4 – Et pour finir, faites la danse de la pluie
« En réalité, c’est la réunion de plusieurs facteurs qui peut faire exploser les réactions allergiques », explique Bruno Chauvel. Dernier ingrédient du cocktail, et pas des moindres, les conditions météorologiques. La pluie permet en effet de faire tomber au sol les pollens en suspension dans l’atmosphère. Les réseaux de surveillance guettent donc avec anxiété l’arrivée des précipitations. « L’année dernière, l’été maussade a sauvé les allergiques ! », souligne Bruno Chauvel qui chapeaute l’Observatoire des ambroisies.
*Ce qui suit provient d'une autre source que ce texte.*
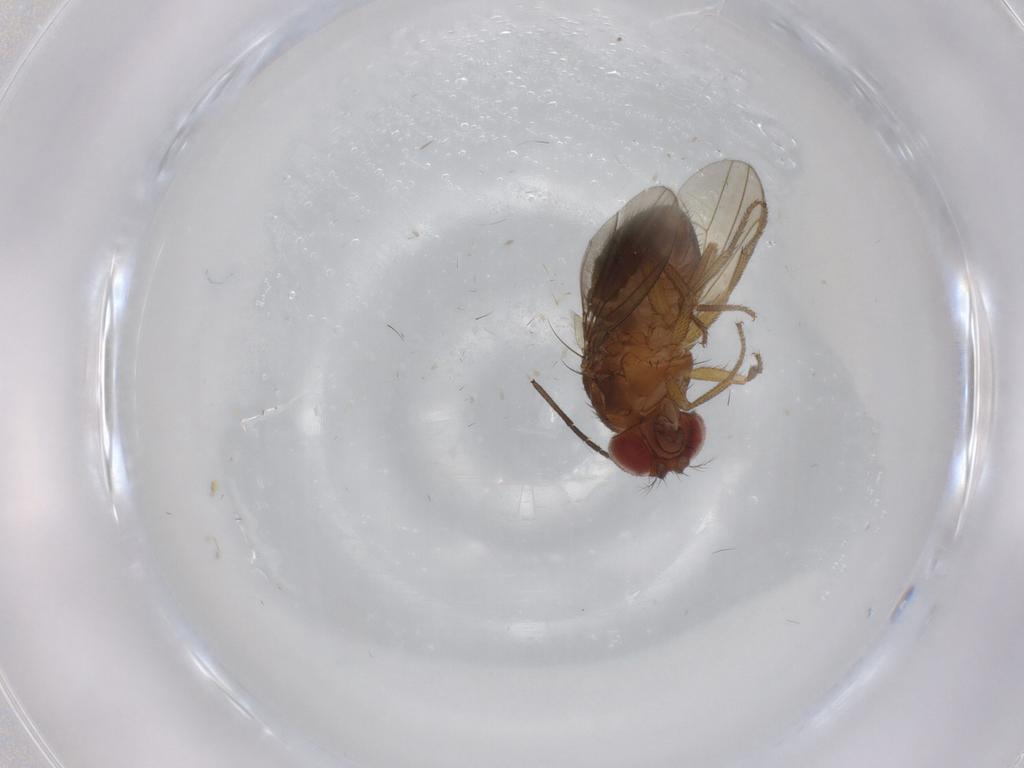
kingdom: Animalia
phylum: Arthropoda
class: Insecta
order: Diptera
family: Drosophilidae
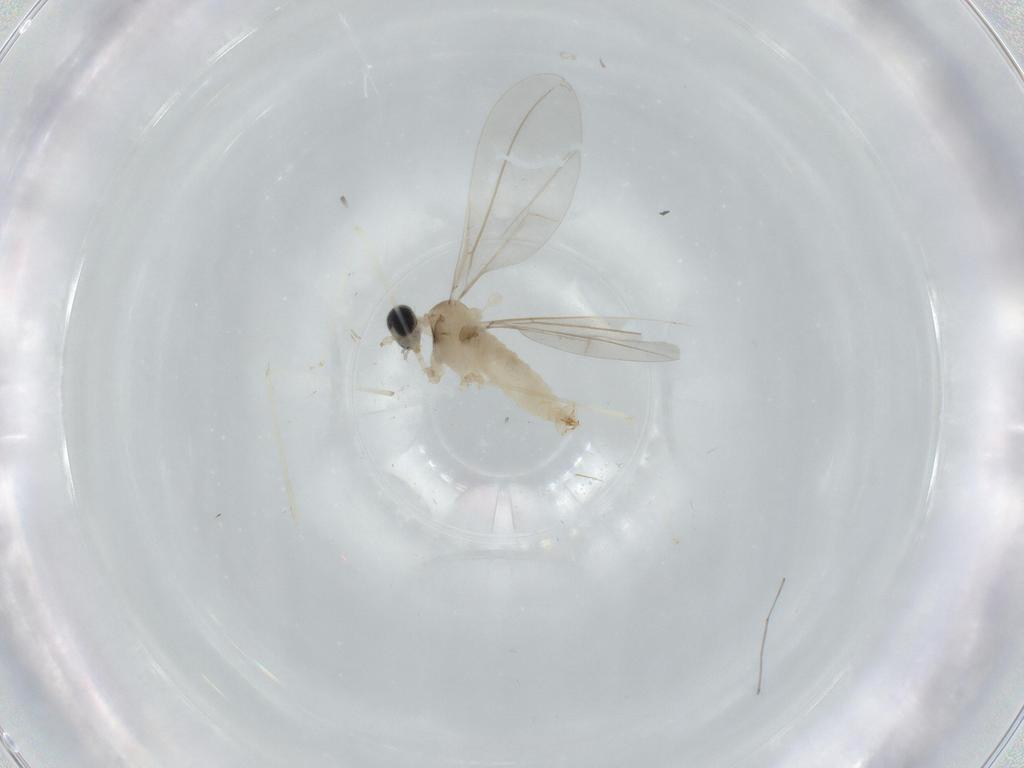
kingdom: Animalia
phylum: Arthropoda
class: Insecta
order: Diptera
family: Cecidomyiidae
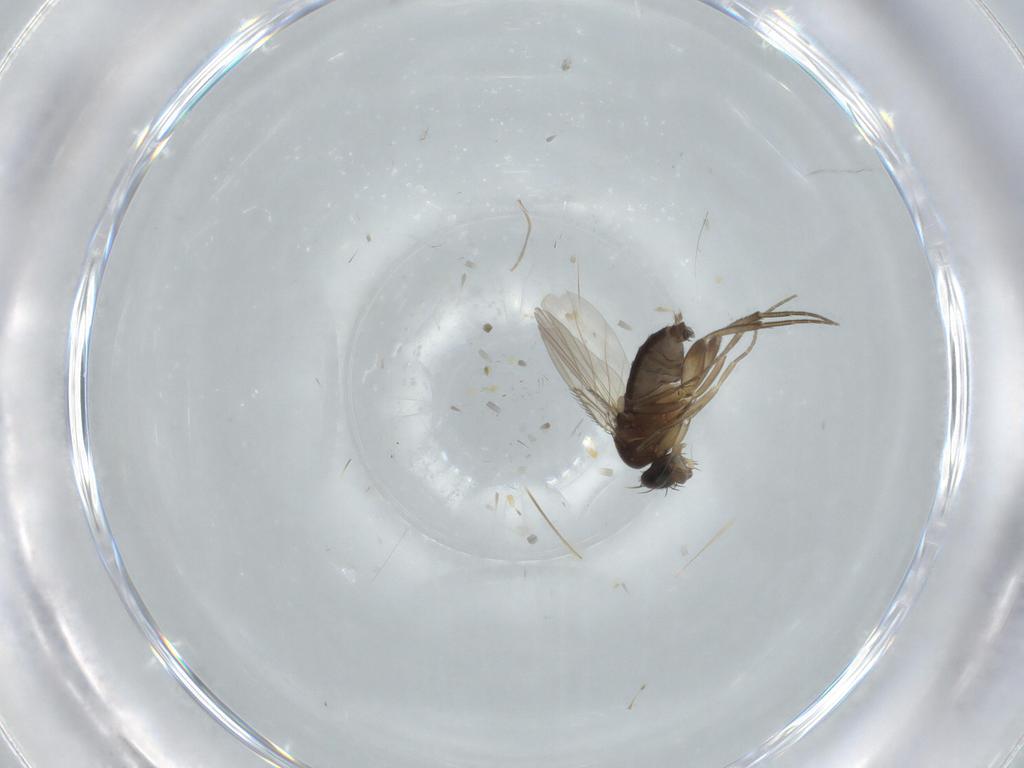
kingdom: Animalia
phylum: Arthropoda
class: Insecta
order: Diptera
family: Phoridae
Le pollen d’Ambrosia artemisiifolia, une plante envahissante – et très allergisante – qui s’étend depuis quelques années le long de la vallée du Rhône, est en effet émis en fin de saison. « Cette année, même avec un printemps favorable à la pousse de ce végétal, il est impossible d’en prévoir les conséquences : si l’été compte de grandes périodes de sécheresse, alors là, oui, ça peut devenir un problème de santé publique », précise-t-il. Le chercheur milite pour un « bulletin allergie », consacré aux pollens, qui viendrait compléter la météo du 20 heures ou les prévisions de Joël Collado au micro. « Nous disposons de l’un des meilleurs réseaux de surveillance en Europe, mais il faut absolument relayer l’information », plaide-t-il.